Here are my updated water parameters : 

NO3 = 20ppm
Ph = 6.8
NH3/NH4 = O
PO4 = O

and i still got some amanos that are yellow? i noticed that some of their limbs are missing? what could have caused this... Two possible reasons come to mind... 1) excel dosing and ammonia... but now with those two factors fixed they are still kinda weak. or in critical shape. 
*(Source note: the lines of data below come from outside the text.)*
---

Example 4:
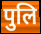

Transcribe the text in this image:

पुलि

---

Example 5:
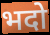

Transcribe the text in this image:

भदोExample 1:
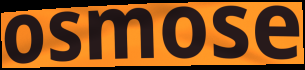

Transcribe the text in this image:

osmose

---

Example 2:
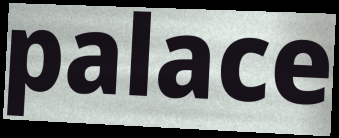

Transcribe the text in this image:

palace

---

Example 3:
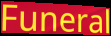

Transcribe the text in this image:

Funeral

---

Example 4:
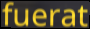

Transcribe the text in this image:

fuerat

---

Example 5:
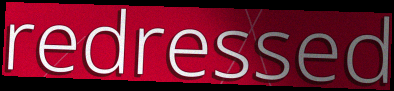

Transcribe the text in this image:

redressed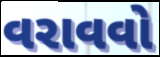
વરાવવો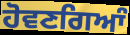
ਹੋਵਣਗਿਆੰ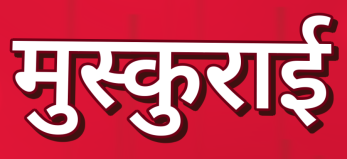
मुस्कुराई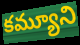
కమ్యూని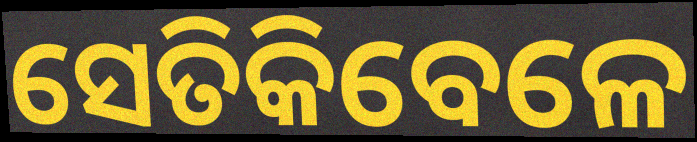
ସେତିକିବେଳେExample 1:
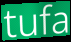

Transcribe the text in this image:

tufa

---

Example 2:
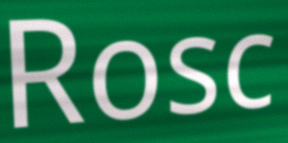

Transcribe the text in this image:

Rosc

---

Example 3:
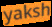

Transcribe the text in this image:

yaksh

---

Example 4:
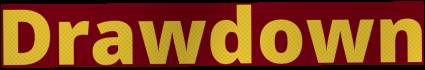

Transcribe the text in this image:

Drawdown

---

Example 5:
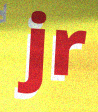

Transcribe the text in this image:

jrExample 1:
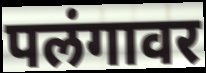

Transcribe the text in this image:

पलंगावर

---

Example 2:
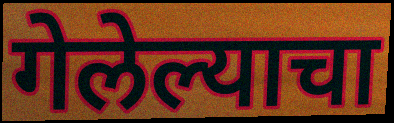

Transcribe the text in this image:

गेलेल्याचा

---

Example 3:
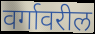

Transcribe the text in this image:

वर्गावरील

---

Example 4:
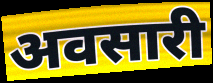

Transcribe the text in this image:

अवसारी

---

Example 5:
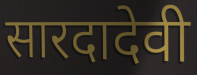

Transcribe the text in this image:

सारदादेवीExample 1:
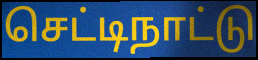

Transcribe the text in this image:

செட்டிநாட்டு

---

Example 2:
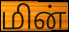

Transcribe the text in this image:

Help is always appreciated.


----------



## Gregzz4

Could be the Mollies are picking their limbs off
I've sacrificed Amanos before with Excel due to heavy BBA
Killed the algae And the shrimp
Mine survive if I only dose it every other day and mix it in Very slowly
Weekly water changes will be a must
Even that can cause deaths
Excel is poison for Amanos


----------



## stonedaquarium

hey gregz. yep i had to learn that lesson the hard way of excel being a poison to amanos... so far i restocked and so far for the past 3 days my amanos seem to be fine.... hopefully it stays that way


----------



## fishgal

i thought copper and shrimp don't mix either, and theres copper in the flourish.
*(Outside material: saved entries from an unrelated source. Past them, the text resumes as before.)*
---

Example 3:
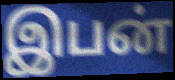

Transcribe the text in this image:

இபன்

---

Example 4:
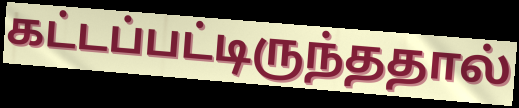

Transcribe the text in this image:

கட்டப்பட்டிருந்ததால்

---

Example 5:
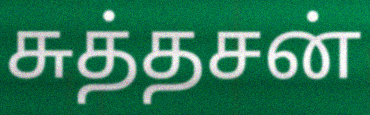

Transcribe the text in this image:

சுத்தசன்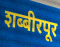
शब्बीरपूर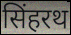
सिंहरथ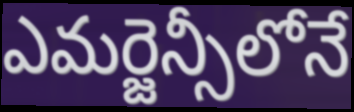
ఎమర్జెన్సీలోనేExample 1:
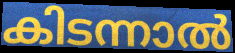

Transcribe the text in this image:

കിടന്നാൽ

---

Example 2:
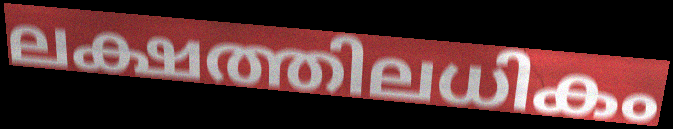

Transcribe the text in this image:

ലക്ഷത്തിലധികം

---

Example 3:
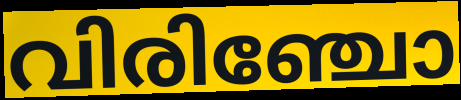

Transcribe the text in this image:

വിരിഞ്ചോ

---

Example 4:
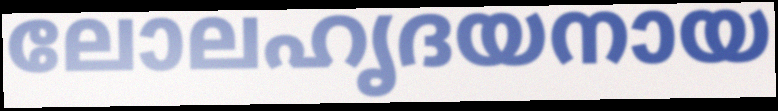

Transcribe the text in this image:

ലോലഹൃദയനായ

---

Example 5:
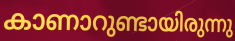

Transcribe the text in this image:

കാണാറുണ്ടായിരുന്നു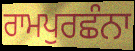
ਰਾਮਪੁਰਛੰਨਾ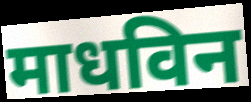
माधविन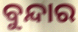
ବୁନ୍ଦାର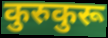
कुरुकुरू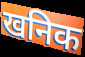
खनिक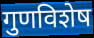
गुणविशेष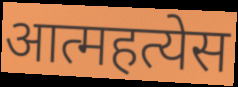
आत्महत्येस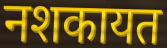
नशकायत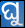
ଘୁ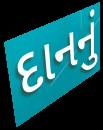
દાનનુંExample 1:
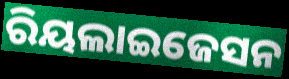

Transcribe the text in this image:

ରିୟଲାଇଜେସନ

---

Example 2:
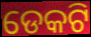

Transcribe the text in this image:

ଡେକଟି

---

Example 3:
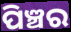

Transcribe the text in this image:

ପିଞ୍ଚର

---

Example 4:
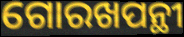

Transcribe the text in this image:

ଗୋରଖପନ୍ଥୀ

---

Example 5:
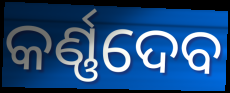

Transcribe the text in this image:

କର୍ଣ୍ଣଦେବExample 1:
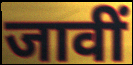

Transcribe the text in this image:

जावीं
i dose half cap of excel every other day in my 20g med planted tank with no problems.


----------



## Tazzy_toon

I have some cherry shrimp that started turning an orangey color about 2 weeks after I started feeding my fish color enhancing food. Not sure if that's the reason, but i just assumed they would be affected by it.


----------



## trevorhoang

amanos change colors depending on their diet. i heard they can go blue sometimes as well. my amanos stay grey


----------